INT: Did the anti-war movement affect the policies that President Nixon ........ particularly?

JOHN: Well yes, I think Nixon recognized that there was a strong sentiment in this country, versus the war, against the war, and he, a cornerstone of his foreign policy was to remove American troops from Vietnam on a proper basis, over a period of time. He rejected the notion of pulling them out suddenly, and leaving South Vietnam, Vietnam ex- exposed, until the very last. but he had a steady removal of troops, a down-grading of troops, all through that time, which had a great impact on my duties, because I was in competition with Henry Kissinger for budget, all through that period of time; and we would sit down with the President, and he had a certain amount of tax money available, and he carved it up between National Security on the one side, and Domestic Affairs on the other. And there wasn't enough money to go around, and usually the war got theirs first, and then we got seconds. early on, he decided that the trend would be in the direction of more and more money to Domestic Affairs, more to domestic programs, and less to the military; and within four years that ratio had reversed, so that we were devoting substantially more, percentage-wise, to domestic problems, than we were to the war.

INT: How well was the American economy functioning at this time? Obviously there must've been problems with inflation, and generally providing the wherewithal to wage a war, as well as pursuing the leftovers of Johnson's great society.

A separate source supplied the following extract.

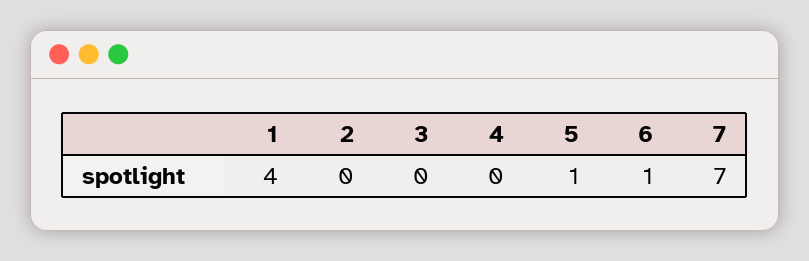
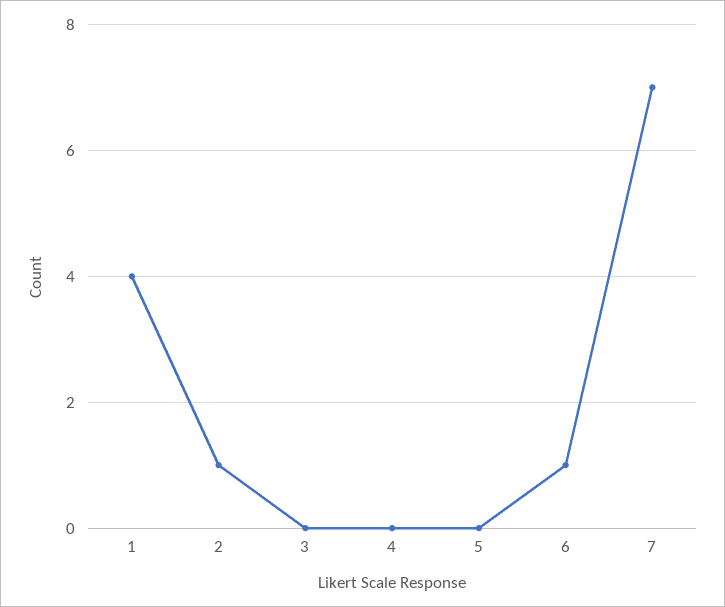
2: 0 -> 1
5: 1 -> 0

JOHN: Well I'll give you one obscure fact: 1969 was the last year in which the budget of the United States was balanced - and that was Nixon's first year in office. the inflation rate was under relatively good control; unemployment was not full employment, but it wasn't too bad; and we didn't experience kind of run-away excesses during Nixon's first term. Of course he imposed wage and price controls during that first term. He did that as we got closer and closer to the election in 1972; he got through the election in 1972, then he was beleaguered by Watergate and a number of other considerations - but the fact is that controls came off, and then there was inflation. it was predictable - our economists had said, this is going, this is going to work temporarily, this'll get you through the election; but then you're going to have to do something because it's going to be very bad inflation otherwise. he wasn't in a position to do anything about it really; when the controls came off, we got through the '72 election, he got hit with the problems of the scandal, and he became very beleaguered - and he really, basically lost control of the situation.